Desde su habitación del quinto piso podía vigilar el aparcamiento de abajo y, puesto que su automóvil deportivo estaba a la vista, se sintió obligado a hacerlo. A pesar del cansancio, no podía conciliar el sueño. Acercó un sillón a la ventana y trató de dormir, pero le resultaba imposible dejar de pensar.

¿Acaso el Juez había descubierto los casinos? ¿Y si el origen de su fortuna fuera el juego, un pequeño y lucrativo vicio que había mantenido en secreto?

Cuanto más se repetía que la idea era descabellada, tanto más se convencía Ray de que había descubierto el origen del dinero.
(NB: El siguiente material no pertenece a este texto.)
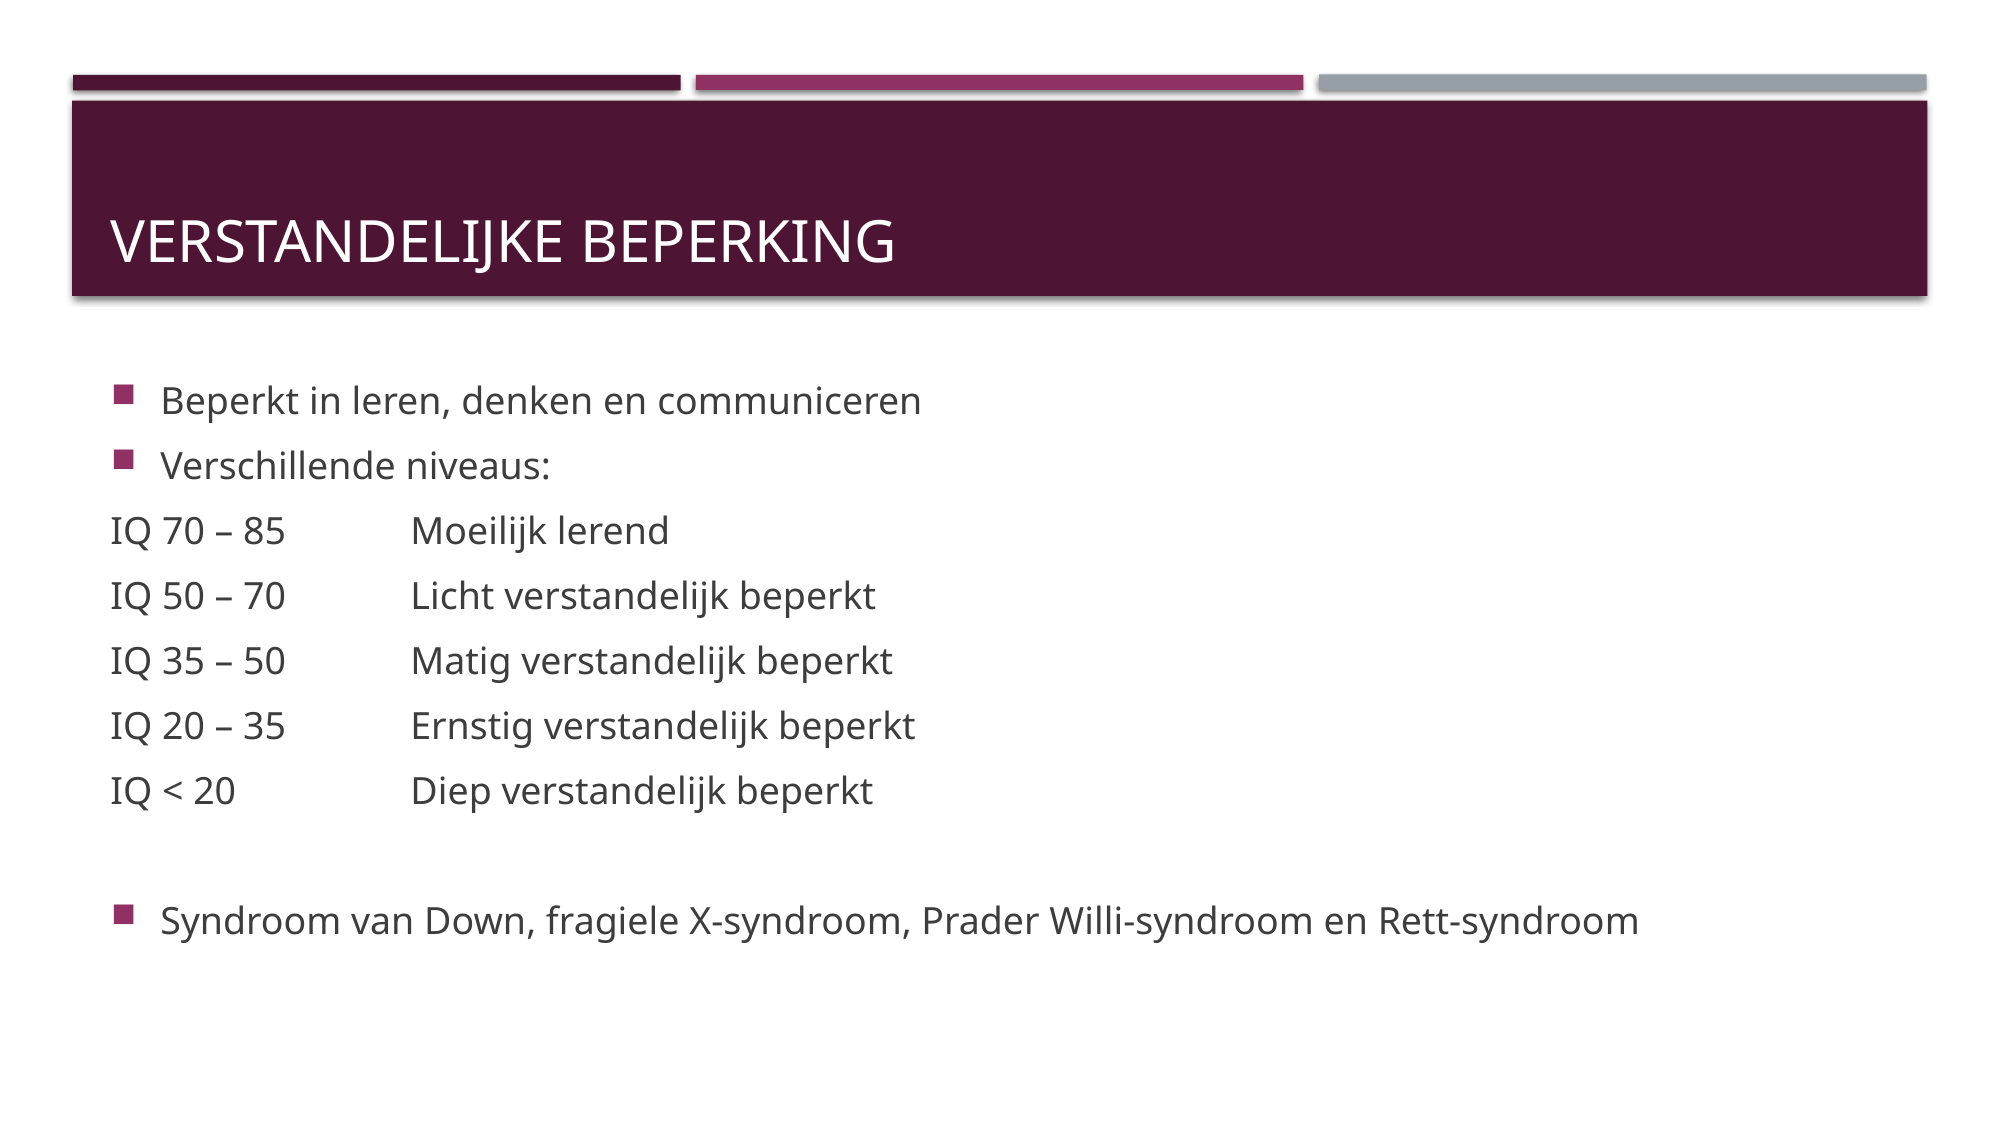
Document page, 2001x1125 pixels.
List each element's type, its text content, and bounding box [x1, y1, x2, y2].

list Beperkt in leren, denken en communiceren Verschillende niveaus: IQ 70 – 85 Moeilijk lerend IQ 50 – 70 Licht verstandelijk beperkt IQ 35 – 50 Matig verstandelijk beperkt IQ 20 – 35 Ernstig verstandelijk beperkt IQ < 20 Diep verstandelijk beperkt Syndroom van Down, fragiele X-syndroom, Prader Willi-syndroom en Rett-syndroom [95, 357, 1905, 962]
title Verstandelijke beperking [95, 115, 1905, 282]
Que él supiera, el Juez jamás había invertido en bolsa, pero, en caso de que lo hubiera hecho y hubiera sido otro Warren Buffett, ¿por qué guardar las ganancias en efectiva y ocultarlas debajo de unas estanterías de libros? Además, los correspondientes papeles tendrían que ser muy numerosos.

Si hubiera llevado una doble vida de Juez corrupto, sumando todas las listas de causas del rural estado de Misisipí no había ni tres millones de dólares que robar. Y el hecho de aceptar sobornos hubiera requerido la participación de otras muchas personas.

Tenían que haber sido los juegos de azar. Era un asunto de dinero en efectivo. Ray acababa de ganar seis mil dólares en una sola noche. Había sido por pura suerte, pero ¿acaso no se trataba de eso? A lo mejor, al viejo se le daban bien las cartas o los dados. Tal vez había ganado un premio gordo en las máquinas tragaperras. Vivía solo y no tenía que dar explicaciones a nadie.

Podía haber ganado.

Pero ¿tres millones de dólares en siete años? ¿Acaso los casinos no exigían papeleo cuando las ganancias eran importantes? ¿Impresos fiscales y cosas por el estilo?

¿Y por qué ocultarlo? ¿Por qué no regalarlo como el resto de su dinero?

Pasadas las tres, Ray abandonó la habitación de cortesía y durmió en el interior de su automóvil hasta el amanecer.